With StreamSets and AWS, customers can move massive amounts of data very quickly into Amazon S3 (Simple Storage Service) or Amazon Redshift using any legacy or on-premises data source. Also, users can migrate data while managing their AWS resources via StreamSets Transformer, which includes data bulk loading and ingestion, cluster management for Amazon Redshift and Amazon Elastic MapReduce (EMR), and enterprise control for Amazon S3.


StreamSets has also achieved AWS Data & Analytics Competency as an AWS Partner. [This signifies that StreamSets provides specialized and demonstrated technical proficiency and proven customer success for data migration projects.] 


For cloud projects, StreamSets also partnered with Intel to offer optimized machine instances for both AWS and Microsoft Azure. The StreamSets/Intel partnership aims to provide higher performance and processing speeds without high costs.


StreamSets also partnered with HPE Ezmeral Container Platform to combine features of a hybrid DataOps platform with container support and open-source Kubernetes, George noted.

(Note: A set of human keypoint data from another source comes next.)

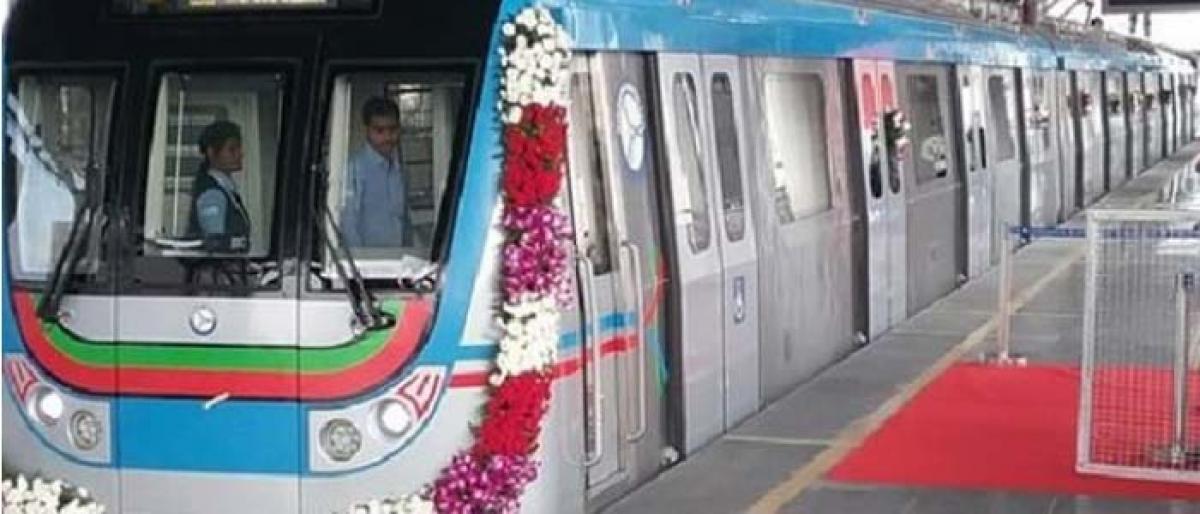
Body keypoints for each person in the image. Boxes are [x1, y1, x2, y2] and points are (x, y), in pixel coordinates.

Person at [340, 96, 410, 248]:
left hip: (401, 264)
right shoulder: (354, 170)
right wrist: (359, 265)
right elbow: (349, 226)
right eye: (379, 130)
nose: (387, 137)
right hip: (367, 266)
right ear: (367, 130)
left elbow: (405, 222)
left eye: (392, 130)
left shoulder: (400, 170)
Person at [189, 120, 251, 253]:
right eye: (232, 149)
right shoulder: (212, 194)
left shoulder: (226, 189)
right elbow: (215, 243)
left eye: (239, 148)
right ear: (211, 152)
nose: (240, 154)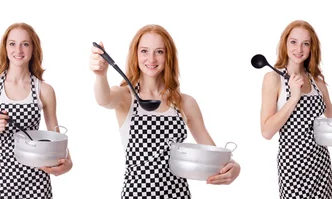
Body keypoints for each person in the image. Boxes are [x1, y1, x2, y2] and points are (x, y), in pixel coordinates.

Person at [89, 24, 241, 198]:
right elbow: (104, 99)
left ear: (168, 56)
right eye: (144, 51)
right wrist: (100, 75)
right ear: (135, 54)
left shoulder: (185, 102)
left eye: (159, 52)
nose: (151, 59)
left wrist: (234, 168)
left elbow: (214, 156)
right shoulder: (125, 96)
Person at [259, 20, 332, 199]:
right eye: (293, 42)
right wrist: (293, 97)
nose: (299, 49)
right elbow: (266, 131)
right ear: (285, 43)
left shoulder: (317, 81)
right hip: (293, 167)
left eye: (306, 43)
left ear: (312, 48)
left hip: (320, 163)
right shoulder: (273, 79)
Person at [0, 22, 73, 199]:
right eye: (12, 43)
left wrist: (67, 163)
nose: (19, 50)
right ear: (5, 48)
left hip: (37, 178)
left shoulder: (44, 90)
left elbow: (55, 137)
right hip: (3, 179)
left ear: (33, 49)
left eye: (25, 44)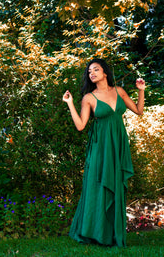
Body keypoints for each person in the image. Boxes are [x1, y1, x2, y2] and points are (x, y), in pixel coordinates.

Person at [62, 58, 145, 247]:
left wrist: (141, 91)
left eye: (96, 69)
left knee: (116, 187)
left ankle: (113, 235)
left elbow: (139, 111)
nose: (92, 73)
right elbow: (81, 126)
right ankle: (95, 233)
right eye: (89, 71)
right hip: (100, 149)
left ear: (105, 72)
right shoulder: (89, 98)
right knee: (97, 188)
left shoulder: (119, 91)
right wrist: (70, 103)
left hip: (118, 146)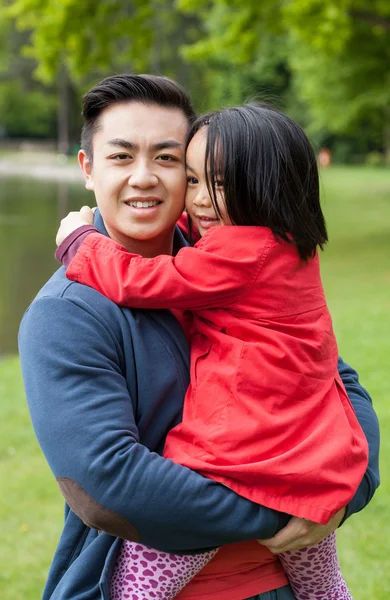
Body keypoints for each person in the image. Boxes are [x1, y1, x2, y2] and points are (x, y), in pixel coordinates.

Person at [18, 75, 380, 600]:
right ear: (87, 169)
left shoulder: (232, 256)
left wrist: (345, 492)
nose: (145, 178)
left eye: (168, 160)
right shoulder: (68, 314)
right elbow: (109, 485)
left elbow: (333, 379)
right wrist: (295, 498)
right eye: (121, 157)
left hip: (277, 587)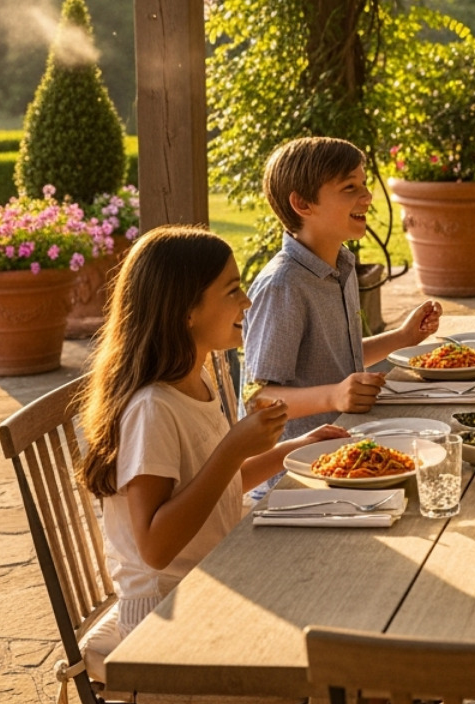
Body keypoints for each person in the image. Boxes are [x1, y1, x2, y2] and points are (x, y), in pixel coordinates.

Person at [75, 226, 351, 643]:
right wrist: (232, 448)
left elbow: (212, 488)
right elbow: (154, 547)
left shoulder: (195, 379)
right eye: (232, 290)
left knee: (341, 579)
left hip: (211, 579)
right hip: (165, 617)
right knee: (342, 622)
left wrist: (292, 450)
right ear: (186, 312)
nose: (248, 301)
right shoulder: (153, 408)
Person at [245, 137, 442, 439]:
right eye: (350, 187)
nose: (367, 196)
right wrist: (333, 396)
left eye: (364, 184)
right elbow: (257, 400)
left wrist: (404, 337)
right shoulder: (283, 286)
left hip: (348, 443)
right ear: (302, 204)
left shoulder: (341, 266)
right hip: (295, 471)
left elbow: (333, 361)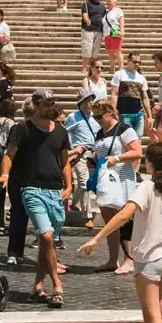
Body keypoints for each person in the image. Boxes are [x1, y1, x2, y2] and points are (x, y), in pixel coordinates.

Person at [78, 143, 162, 323]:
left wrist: (96, 239)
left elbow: (123, 215)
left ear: (149, 163)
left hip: (150, 257)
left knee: (152, 315)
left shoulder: (147, 187)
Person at [0, 89, 72, 307]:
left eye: (52, 103)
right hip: (31, 189)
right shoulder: (22, 129)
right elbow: (9, 155)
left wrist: (69, 185)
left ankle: (38, 287)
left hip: (55, 191)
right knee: (46, 237)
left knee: (47, 243)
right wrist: (4, 175)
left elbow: (65, 162)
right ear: (36, 105)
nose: (50, 107)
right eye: (47, 104)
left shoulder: (61, 132)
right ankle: (57, 285)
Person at [88, 97, 143, 274]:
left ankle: (129, 260)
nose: (97, 120)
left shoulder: (124, 129)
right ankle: (113, 260)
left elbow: (138, 152)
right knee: (109, 219)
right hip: (105, 180)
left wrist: (117, 158)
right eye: (94, 117)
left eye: (99, 116)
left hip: (123, 179)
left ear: (110, 113)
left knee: (124, 219)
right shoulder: (100, 133)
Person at [65, 91, 100, 229]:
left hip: (94, 153)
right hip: (80, 153)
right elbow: (66, 133)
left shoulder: (95, 117)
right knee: (84, 183)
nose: (90, 103)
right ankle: (87, 216)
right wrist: (71, 151)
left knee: (85, 183)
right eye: (87, 100)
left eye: (91, 100)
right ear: (81, 103)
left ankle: (74, 203)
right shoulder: (73, 117)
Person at [112, 52, 153, 137]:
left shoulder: (141, 78)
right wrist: (113, 110)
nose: (137, 64)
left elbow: (145, 97)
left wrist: (149, 116)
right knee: (127, 139)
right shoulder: (119, 74)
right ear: (128, 60)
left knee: (138, 139)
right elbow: (114, 94)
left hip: (139, 114)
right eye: (134, 62)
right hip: (124, 113)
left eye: (139, 62)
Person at [82, 0, 107, 66]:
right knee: (87, 48)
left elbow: (104, 17)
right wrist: (87, 20)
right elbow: (85, 14)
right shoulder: (86, 3)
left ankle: (91, 67)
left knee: (95, 50)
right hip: (88, 29)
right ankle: (84, 67)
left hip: (99, 29)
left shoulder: (102, 5)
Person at [103, 0, 125, 73]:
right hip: (107, 34)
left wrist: (122, 30)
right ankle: (112, 69)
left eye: (110, 1)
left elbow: (121, 20)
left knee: (117, 51)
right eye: (107, 1)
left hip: (115, 31)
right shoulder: (106, 12)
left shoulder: (117, 10)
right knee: (110, 52)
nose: (108, 3)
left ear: (115, 3)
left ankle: (121, 68)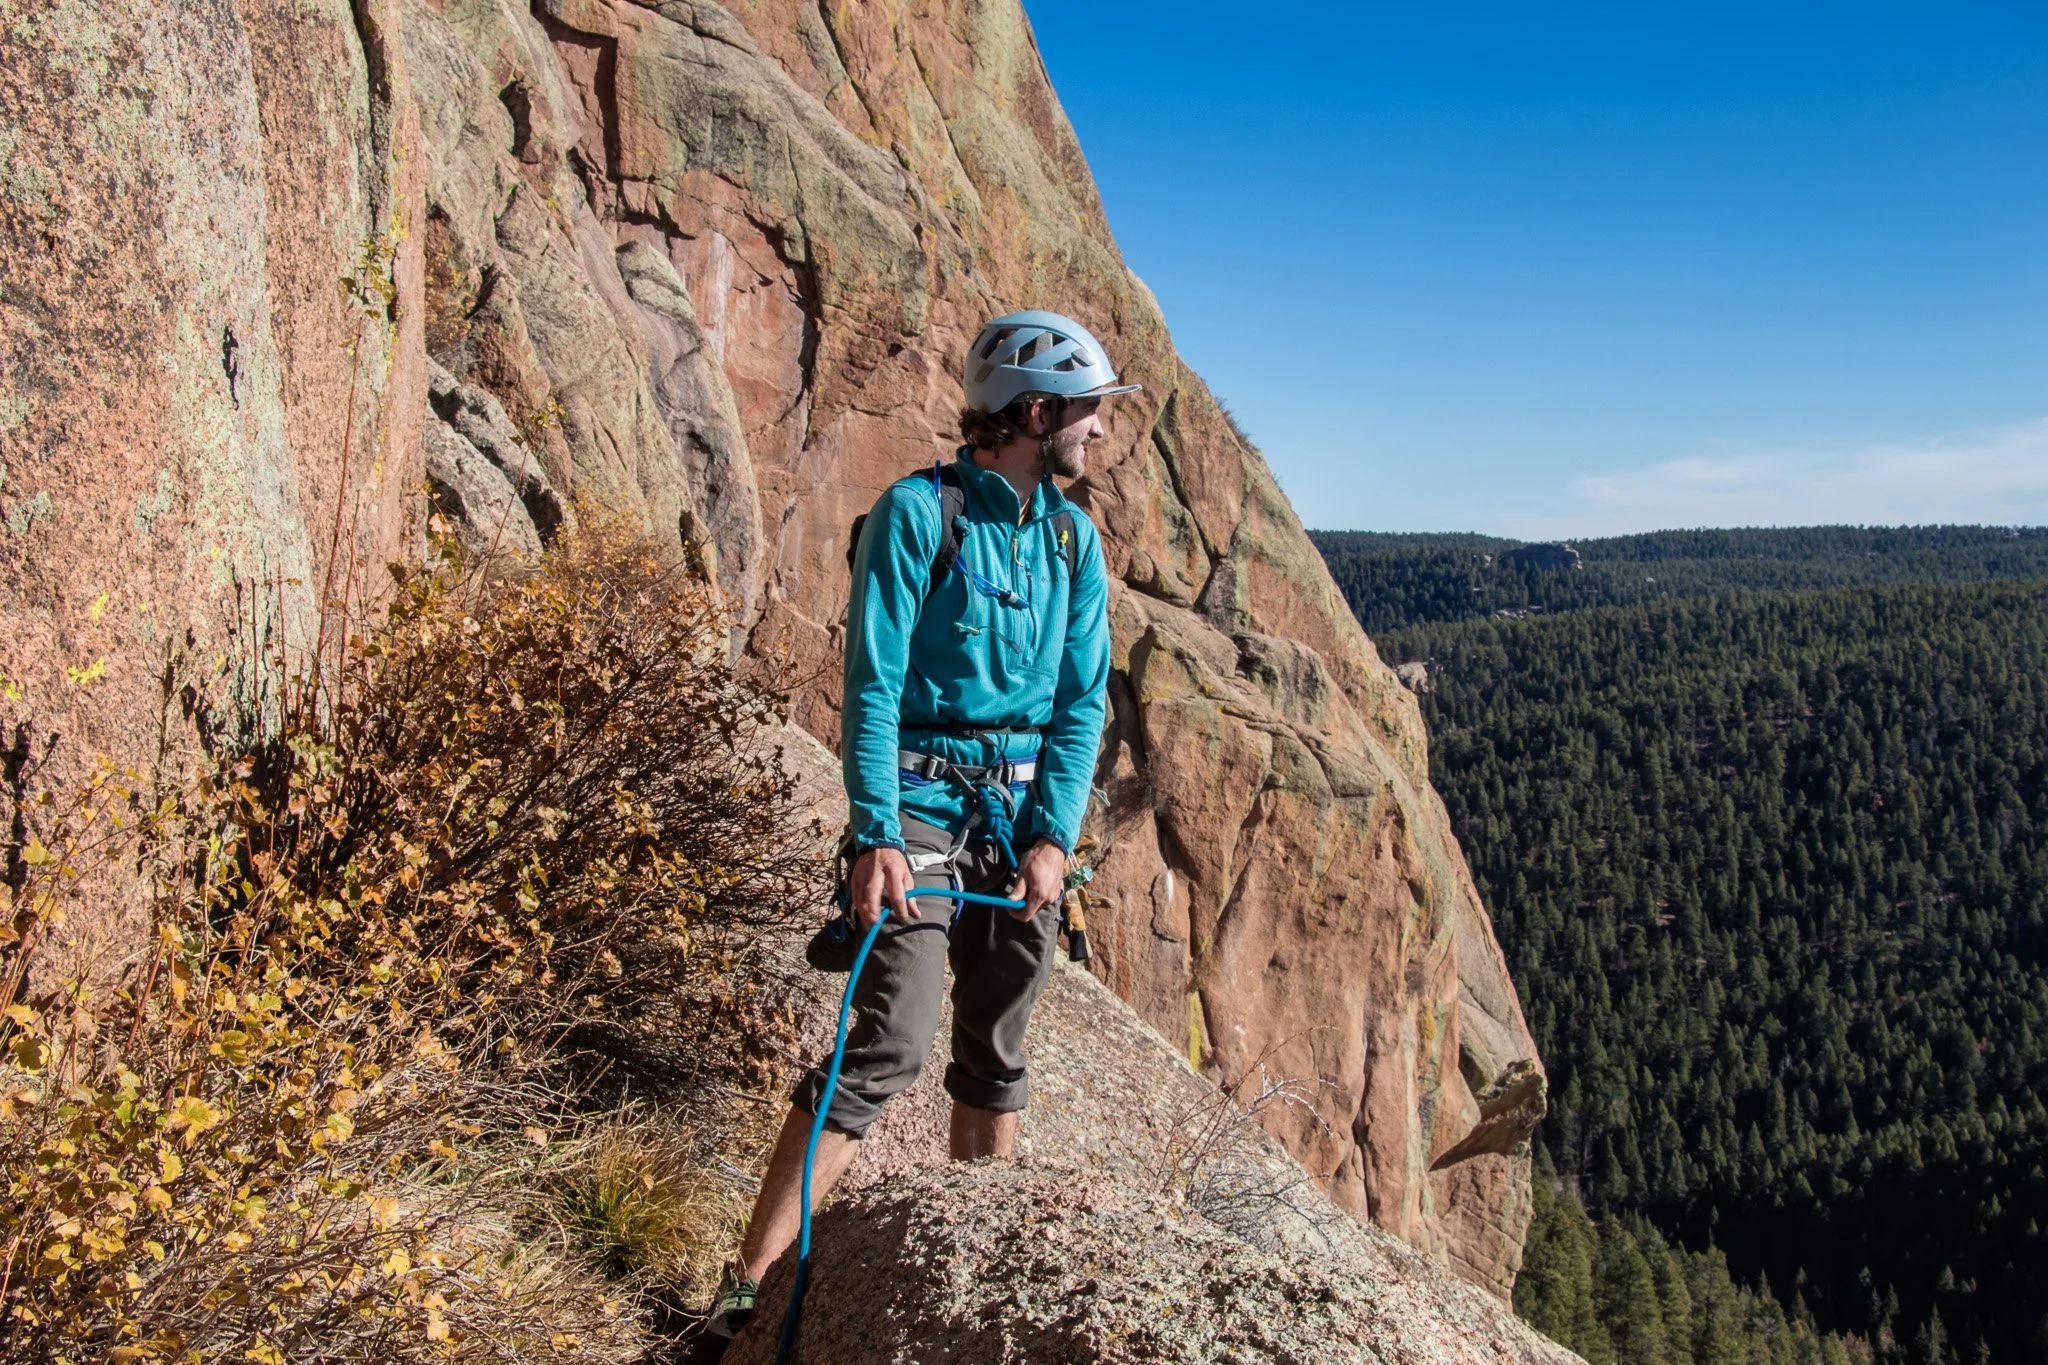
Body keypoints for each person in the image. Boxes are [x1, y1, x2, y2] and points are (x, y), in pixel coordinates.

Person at [707, 310, 1137, 1338]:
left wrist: (1052, 837)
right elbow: (871, 685)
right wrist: (876, 835)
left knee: (997, 1050)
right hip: (921, 811)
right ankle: (741, 1294)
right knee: (888, 1043)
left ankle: (971, 1295)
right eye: (1088, 410)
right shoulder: (918, 516)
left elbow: (1081, 704)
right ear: (1035, 414)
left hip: (1018, 823)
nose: (1100, 430)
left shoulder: (1071, 541)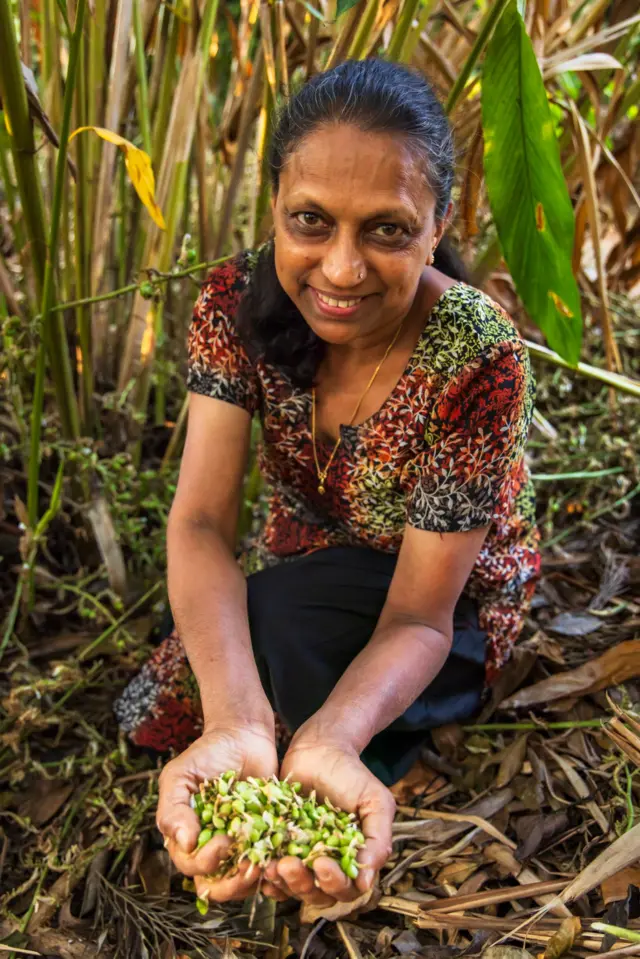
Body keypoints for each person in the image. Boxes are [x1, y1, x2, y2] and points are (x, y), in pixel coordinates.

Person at [115, 58, 540, 910]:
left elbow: (419, 615)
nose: (342, 270)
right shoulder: (232, 301)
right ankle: (274, 729)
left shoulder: (478, 354)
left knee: (272, 622)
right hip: (311, 560)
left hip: (445, 603)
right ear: (274, 203)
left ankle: (366, 749)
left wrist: (335, 735)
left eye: (387, 230)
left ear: (438, 225)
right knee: (202, 637)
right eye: (310, 221)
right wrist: (233, 718)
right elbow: (200, 526)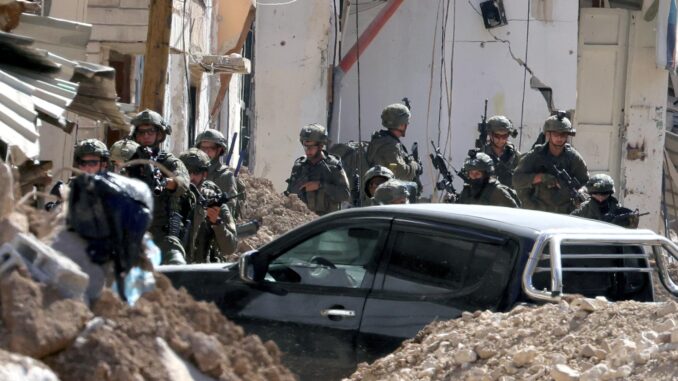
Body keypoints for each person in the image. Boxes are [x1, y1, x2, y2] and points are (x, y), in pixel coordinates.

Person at [126, 109, 190, 265]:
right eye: (142, 132)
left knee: (175, 267)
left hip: (163, 232)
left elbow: (183, 182)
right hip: (135, 230)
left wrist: (169, 182)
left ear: (159, 134)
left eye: (151, 132)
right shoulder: (130, 162)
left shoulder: (169, 161)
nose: (146, 136)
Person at [513, 111, 589, 214]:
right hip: (538, 212)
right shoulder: (536, 155)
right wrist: (540, 177)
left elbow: (586, 182)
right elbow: (517, 179)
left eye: (563, 134)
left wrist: (581, 192)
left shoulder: (573, 157)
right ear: (548, 134)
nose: (559, 138)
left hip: (565, 213)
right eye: (556, 134)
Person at [179, 148, 237, 263]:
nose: (191, 177)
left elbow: (230, 247)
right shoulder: (171, 197)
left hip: (202, 270)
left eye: (196, 172)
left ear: (204, 174)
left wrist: (217, 223)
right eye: (187, 172)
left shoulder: (213, 200)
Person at [285, 123, 350, 215]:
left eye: (311, 147)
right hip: (303, 220)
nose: (308, 150)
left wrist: (320, 185)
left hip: (326, 222)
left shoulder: (333, 166)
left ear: (320, 146)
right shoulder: (299, 166)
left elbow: (345, 194)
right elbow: (289, 194)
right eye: (305, 146)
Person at [194, 130, 243, 219]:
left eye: (210, 148)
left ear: (219, 150)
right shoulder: (193, 172)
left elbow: (229, 212)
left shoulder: (225, 176)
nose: (206, 152)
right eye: (203, 148)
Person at [366, 103, 421, 183]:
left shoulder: (383, 139)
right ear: (402, 125)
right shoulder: (389, 145)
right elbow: (402, 173)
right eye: (406, 123)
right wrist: (415, 166)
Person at [571, 174, 640, 228]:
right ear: (591, 194)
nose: (600, 198)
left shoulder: (617, 209)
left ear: (610, 193)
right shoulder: (583, 210)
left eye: (604, 194)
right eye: (596, 194)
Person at [481, 115, 521, 187]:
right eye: (497, 136)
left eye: (504, 136)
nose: (501, 140)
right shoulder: (482, 154)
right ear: (490, 134)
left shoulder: (513, 153)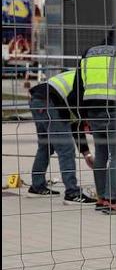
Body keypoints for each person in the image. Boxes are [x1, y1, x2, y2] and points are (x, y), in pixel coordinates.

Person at [73, 24, 116, 215]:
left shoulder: (88, 53)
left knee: (102, 154)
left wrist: (81, 111)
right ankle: (113, 200)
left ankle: (102, 198)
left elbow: (78, 84)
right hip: (115, 111)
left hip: (93, 111)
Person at [27, 68, 95, 204]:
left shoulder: (83, 74)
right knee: (66, 148)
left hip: (38, 99)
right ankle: (72, 193)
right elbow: (77, 122)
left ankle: (37, 186)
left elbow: (76, 124)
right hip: (49, 103)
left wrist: (86, 153)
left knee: (45, 146)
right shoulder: (89, 84)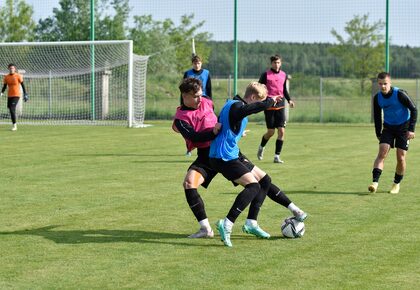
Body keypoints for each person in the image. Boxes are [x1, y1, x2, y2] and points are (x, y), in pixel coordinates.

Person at [209, 82, 307, 247]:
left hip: (232, 152)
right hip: (223, 157)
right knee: (253, 187)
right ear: (252, 98)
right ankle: (227, 224)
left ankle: (254, 222)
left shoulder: (232, 102)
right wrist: (269, 101)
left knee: (265, 181)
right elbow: (247, 110)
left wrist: (237, 132)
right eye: (258, 101)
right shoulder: (238, 106)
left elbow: (227, 123)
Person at [173, 77, 221, 238]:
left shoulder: (207, 101)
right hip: (206, 156)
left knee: (257, 182)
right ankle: (206, 229)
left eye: (201, 94)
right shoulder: (180, 119)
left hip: (223, 152)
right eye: (195, 96)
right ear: (185, 96)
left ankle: (294, 210)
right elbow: (194, 137)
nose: (200, 99)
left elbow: (219, 120)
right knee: (188, 183)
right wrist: (213, 132)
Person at [369, 72, 417, 194]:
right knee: (382, 153)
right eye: (380, 84)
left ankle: (396, 184)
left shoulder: (400, 94)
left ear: (390, 83)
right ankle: (374, 183)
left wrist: (411, 129)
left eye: (385, 83)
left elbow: (414, 109)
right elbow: (377, 116)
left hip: (403, 127)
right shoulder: (377, 98)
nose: (383, 86)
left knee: (400, 157)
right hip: (389, 127)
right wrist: (378, 133)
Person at [257, 54, 294, 163]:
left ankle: (277, 156)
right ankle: (261, 146)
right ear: (271, 64)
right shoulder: (265, 75)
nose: (276, 64)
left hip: (281, 106)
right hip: (269, 106)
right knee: (271, 132)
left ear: (280, 63)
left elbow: (284, 89)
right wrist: (262, 101)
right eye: (274, 63)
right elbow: (259, 89)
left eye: (278, 62)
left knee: (281, 131)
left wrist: (289, 100)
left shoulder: (283, 75)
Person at [182, 55, 213, 157]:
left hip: (203, 102)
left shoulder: (206, 73)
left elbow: (209, 88)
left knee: (206, 125)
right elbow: (183, 91)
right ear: (192, 64)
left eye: (198, 63)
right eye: (195, 63)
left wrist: (210, 103)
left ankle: (209, 147)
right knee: (190, 127)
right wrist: (183, 104)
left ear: (201, 63)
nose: (197, 65)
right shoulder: (188, 73)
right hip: (191, 103)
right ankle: (189, 146)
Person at [1, 63, 29, 131]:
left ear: (15, 69)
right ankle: (14, 122)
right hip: (9, 95)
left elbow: (22, 85)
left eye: (13, 68)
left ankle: (15, 126)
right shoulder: (6, 77)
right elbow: (4, 86)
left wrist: (25, 94)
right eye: (10, 68)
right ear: (8, 69)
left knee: (11, 108)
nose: (11, 69)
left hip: (16, 95)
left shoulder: (18, 76)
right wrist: (1, 93)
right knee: (10, 109)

Inside the Components of StreamSets DataOps Platform

The StreamSets DataOps Platform features the StreamSets Data Collector. This component  simplifies data ingestion pipelines and lets DataOps teams build streaming data pipelines from any source to any destination, George noted, The collector serves as is an easy-to-use modern execution engine for fast data ingestion and light transformations.


To promote simplicity, StreamSets comes with more than 100 pre-built connectors to get pipelines up and running fast -- without special skills, according to the company. 


Connectors are available for many popular environments, including AWS, Azure, Cloudera, Oracle, Salesforce and Redis.


Having such a wide variety of connectors aims to deliver users simpler ways to achieve time-consuming tasks, George noted, including:

  • Design pipelines for streaming, batch and change data capture (CDC) in minutes;
  • Trigger CDC operations to keep data fresh and protected and
  • Monitor data in flight and handle data drift with fully instrumented pipelines.

StreamSets DataOps Platform also has other components, including StreamSets Transformer, which leverages Apache Spark for making ETL pipelines easier to build; and StreamSets Control Hub to help teams design, deploy, monitor, and manage smart data pipelines at scale.